Task item: Count the lines containing "Lily" in the entries underneath, and state that count without anything else.

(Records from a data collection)
- Opening Delimiter -

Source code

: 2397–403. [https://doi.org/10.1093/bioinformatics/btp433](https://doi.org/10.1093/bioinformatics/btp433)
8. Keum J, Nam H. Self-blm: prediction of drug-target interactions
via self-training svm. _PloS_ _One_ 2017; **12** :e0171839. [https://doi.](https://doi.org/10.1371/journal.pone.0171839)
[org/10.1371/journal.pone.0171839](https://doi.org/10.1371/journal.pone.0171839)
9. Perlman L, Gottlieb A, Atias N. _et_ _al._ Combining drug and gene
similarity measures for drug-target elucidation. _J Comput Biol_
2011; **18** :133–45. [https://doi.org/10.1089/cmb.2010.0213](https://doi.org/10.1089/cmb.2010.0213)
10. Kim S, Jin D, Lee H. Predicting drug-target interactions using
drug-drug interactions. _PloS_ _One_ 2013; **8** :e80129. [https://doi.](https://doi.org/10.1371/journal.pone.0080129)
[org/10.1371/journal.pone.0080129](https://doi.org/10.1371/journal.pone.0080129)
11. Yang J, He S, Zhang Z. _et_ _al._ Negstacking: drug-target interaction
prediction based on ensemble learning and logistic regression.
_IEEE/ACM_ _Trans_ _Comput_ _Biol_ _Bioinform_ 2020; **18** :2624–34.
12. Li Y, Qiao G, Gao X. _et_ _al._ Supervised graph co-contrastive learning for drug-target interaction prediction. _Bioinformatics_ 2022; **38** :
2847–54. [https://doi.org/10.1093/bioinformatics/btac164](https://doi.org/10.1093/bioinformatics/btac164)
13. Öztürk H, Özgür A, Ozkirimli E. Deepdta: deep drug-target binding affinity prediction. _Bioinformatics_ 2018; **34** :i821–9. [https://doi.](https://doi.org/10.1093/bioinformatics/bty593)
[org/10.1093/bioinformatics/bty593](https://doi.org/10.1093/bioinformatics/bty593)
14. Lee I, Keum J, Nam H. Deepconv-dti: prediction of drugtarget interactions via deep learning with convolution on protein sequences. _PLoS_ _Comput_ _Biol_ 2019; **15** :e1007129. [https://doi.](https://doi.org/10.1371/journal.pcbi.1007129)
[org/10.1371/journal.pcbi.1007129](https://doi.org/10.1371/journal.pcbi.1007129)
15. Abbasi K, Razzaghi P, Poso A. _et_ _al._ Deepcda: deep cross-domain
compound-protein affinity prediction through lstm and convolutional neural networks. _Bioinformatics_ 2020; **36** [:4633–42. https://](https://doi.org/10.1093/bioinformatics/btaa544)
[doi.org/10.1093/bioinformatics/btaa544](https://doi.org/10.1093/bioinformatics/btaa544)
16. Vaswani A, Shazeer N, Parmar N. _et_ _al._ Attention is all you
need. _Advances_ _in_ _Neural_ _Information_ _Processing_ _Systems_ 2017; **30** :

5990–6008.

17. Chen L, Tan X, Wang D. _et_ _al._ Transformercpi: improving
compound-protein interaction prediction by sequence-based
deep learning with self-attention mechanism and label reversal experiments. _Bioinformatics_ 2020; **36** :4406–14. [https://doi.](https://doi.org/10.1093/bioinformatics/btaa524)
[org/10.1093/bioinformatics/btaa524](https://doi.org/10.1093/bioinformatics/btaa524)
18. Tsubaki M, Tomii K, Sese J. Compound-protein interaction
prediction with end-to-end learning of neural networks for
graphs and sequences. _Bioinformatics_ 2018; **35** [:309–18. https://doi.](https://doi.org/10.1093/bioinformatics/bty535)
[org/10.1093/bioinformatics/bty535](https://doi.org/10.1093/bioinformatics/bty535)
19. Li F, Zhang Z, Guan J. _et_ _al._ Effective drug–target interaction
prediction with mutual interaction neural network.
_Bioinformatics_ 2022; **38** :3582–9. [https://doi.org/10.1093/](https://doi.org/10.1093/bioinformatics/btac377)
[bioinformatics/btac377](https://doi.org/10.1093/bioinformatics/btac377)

- Closing Delimiter -
- Opening Delimiter -

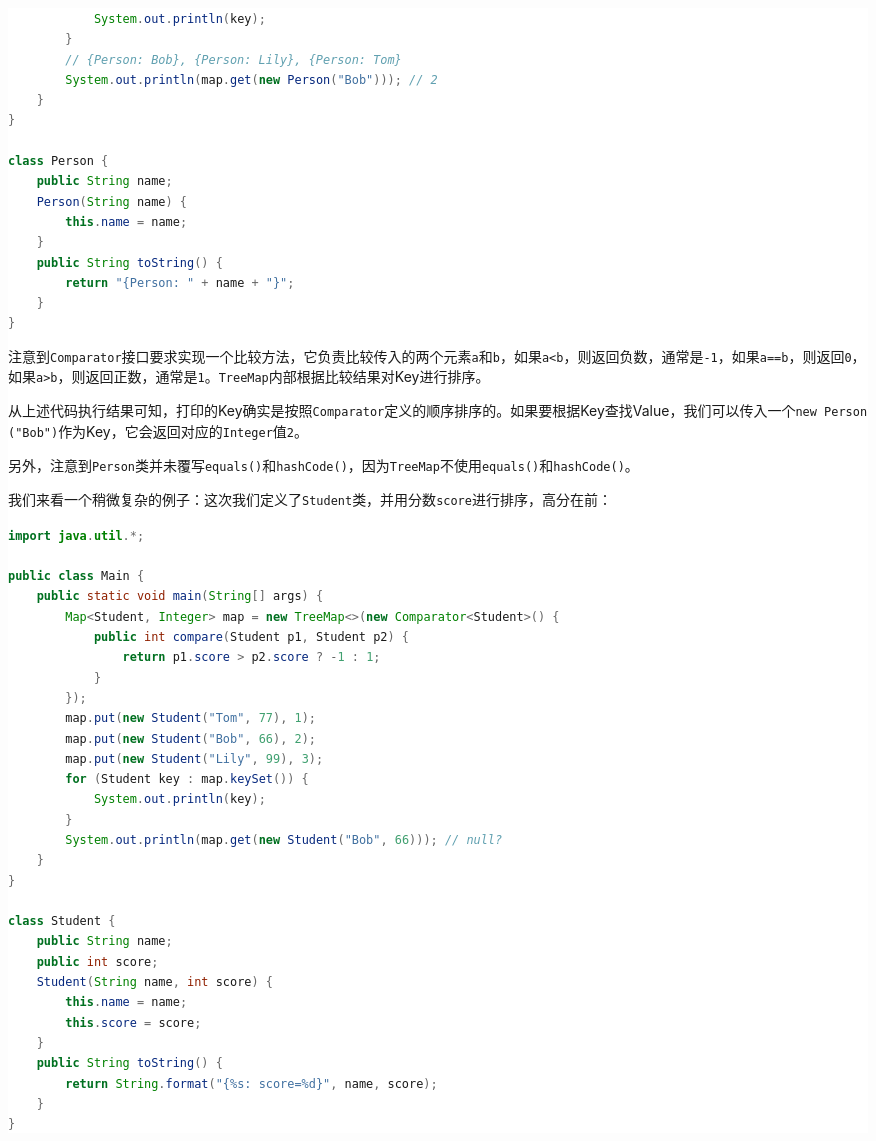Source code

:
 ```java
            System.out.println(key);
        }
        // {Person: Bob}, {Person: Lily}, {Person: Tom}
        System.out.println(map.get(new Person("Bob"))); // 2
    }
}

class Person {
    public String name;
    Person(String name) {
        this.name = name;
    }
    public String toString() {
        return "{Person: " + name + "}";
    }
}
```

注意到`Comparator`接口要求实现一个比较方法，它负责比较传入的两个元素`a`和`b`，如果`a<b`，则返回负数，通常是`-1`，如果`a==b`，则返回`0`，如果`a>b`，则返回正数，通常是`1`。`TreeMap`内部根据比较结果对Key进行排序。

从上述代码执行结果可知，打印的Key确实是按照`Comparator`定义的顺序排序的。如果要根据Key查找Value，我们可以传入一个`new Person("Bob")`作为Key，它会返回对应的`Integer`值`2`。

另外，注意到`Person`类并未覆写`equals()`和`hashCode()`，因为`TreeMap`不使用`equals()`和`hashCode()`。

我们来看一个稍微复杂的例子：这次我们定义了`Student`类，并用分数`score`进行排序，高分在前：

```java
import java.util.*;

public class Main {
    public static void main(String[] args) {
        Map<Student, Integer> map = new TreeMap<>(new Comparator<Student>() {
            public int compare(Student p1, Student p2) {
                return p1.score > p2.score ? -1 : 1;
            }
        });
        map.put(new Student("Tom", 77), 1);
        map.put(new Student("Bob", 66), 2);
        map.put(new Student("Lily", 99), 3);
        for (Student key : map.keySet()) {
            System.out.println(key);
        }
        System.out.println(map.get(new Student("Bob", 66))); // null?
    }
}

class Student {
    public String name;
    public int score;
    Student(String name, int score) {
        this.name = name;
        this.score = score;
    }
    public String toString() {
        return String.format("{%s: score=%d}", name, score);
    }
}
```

- Closing Delimiter -

Exercise answer: 2